Outside of the trust of a practicing healthcare provider, the patient themself, if diagnosed by a ML tool to have a malignant skin lesion, may too require an interpretable and justifiable reason why specific results were provided, such as why the tumor was diagnosed as malignant. Thus, it is important that a clinician is able to interpret the decisions made by a specific algorithm, but this also raises concerns of violating patient-physician relationships and liability for AI technology in general  A core component of the Hippocratic Oath requires physicians to do no harm and act upon their greatest judgement for improved patient care. With the incorporation of machine-learning guided clinical care, failure to understand a model’s decision making can shift fiduciary duties away from the physician and hurt the patient-physician alliance. Furthermore, if a model provides a piece of information that leads to a poor outcome for a patient, is it the machine’s fault or is it the healthcare provider’s medical error? Unsurprisingly, promotion of interpretability of a model is outlined as a main principle within the recent World Health Organization (WHO) guidelines on Ethics & Governance of Artificial Intelligence for Health. Both the model and provider must be able to clearly elucidate these findings to the patient if we are to truly incorporate ML into standard medical practices.

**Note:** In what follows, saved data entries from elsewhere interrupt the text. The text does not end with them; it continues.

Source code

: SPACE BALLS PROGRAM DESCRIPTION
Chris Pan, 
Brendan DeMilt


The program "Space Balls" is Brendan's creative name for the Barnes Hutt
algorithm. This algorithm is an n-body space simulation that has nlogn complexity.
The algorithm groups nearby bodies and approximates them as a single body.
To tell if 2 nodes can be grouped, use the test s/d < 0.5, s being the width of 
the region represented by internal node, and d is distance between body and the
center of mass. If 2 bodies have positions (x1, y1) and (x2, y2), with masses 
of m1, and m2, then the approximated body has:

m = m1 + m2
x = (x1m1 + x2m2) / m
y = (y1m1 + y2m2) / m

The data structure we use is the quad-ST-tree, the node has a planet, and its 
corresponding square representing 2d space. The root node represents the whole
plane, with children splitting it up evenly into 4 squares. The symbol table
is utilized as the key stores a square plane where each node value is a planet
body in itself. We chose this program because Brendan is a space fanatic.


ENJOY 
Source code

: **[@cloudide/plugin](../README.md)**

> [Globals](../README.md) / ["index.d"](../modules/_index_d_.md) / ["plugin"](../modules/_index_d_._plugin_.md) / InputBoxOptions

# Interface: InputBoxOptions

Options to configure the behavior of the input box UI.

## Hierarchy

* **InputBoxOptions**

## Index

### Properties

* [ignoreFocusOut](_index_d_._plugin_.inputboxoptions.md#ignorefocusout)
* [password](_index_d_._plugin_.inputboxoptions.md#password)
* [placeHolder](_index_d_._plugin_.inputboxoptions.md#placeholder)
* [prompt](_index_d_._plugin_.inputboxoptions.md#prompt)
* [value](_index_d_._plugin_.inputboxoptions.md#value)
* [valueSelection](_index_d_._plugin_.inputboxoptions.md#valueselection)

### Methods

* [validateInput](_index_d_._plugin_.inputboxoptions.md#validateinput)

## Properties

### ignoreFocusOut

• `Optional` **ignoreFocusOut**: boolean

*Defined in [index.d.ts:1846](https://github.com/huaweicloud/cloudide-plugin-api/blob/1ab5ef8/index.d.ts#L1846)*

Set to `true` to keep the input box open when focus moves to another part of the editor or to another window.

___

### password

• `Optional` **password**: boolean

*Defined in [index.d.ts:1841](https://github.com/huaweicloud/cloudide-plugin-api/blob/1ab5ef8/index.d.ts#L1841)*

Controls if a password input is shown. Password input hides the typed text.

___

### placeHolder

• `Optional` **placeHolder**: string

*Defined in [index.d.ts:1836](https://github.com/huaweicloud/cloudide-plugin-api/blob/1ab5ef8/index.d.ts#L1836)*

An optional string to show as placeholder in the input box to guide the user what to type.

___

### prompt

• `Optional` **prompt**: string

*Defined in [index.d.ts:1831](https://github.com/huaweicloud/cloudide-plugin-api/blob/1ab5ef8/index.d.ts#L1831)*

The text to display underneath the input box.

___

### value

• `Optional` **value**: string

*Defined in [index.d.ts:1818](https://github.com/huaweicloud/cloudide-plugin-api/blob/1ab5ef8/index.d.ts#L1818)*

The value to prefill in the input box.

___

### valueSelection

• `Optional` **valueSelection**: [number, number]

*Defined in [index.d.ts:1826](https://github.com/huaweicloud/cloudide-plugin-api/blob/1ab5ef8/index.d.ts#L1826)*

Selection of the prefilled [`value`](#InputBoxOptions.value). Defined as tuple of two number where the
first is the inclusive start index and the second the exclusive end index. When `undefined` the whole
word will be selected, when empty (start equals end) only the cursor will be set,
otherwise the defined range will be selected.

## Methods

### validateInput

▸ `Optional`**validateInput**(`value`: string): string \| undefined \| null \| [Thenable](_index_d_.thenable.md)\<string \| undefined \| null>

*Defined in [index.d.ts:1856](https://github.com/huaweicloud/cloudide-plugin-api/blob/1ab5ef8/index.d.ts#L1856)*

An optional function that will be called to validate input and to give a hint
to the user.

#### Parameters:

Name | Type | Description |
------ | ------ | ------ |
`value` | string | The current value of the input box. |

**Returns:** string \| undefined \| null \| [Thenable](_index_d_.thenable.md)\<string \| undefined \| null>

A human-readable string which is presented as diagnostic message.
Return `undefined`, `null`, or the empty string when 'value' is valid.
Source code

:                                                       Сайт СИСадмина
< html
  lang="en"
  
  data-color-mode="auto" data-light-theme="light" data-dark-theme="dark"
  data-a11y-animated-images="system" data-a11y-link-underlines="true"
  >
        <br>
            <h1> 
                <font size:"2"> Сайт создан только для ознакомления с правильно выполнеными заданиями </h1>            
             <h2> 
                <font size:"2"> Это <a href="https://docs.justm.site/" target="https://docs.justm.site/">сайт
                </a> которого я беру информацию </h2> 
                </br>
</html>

Movement toward white-box, also called glass-box, models provides a solution to address concerns of explainability. These models can often be seen with linear and decision-tree based models, although a number of other applications are increasingly being developed. In fact, DL based networks make up the majority of the highly sought after radiological-AI applications for the medical field, such as the systems that can diagnose brain cancer during surgery. Such networks provide the enthusiasm for the recent large scale efforts in the field to improve the explainability of advanced ML techniques. Specifically, by utilizing white box models as first line modeling techniques, one can ensure findings are being appropriately made based on ground truths provided by current scientific knowledge. For example, a number of recently developed practical approaches have been introduced using input vector permutation to better understand how specific inputs impact the predictions of a model and may be particularly useful to gain insight into how models make specific decisions. Explainable AI approaches, such as deconvolution methodology, can be applied to more complicated models, such as convolutional neural networks (CNNs) and ensembles, to improve the interpretability of the more complex models. However, further research is needed in the field of explainable AI to better understand model-specific techniques that can be leveraged to ultimately improve the transparency of these models in the healthcare setting.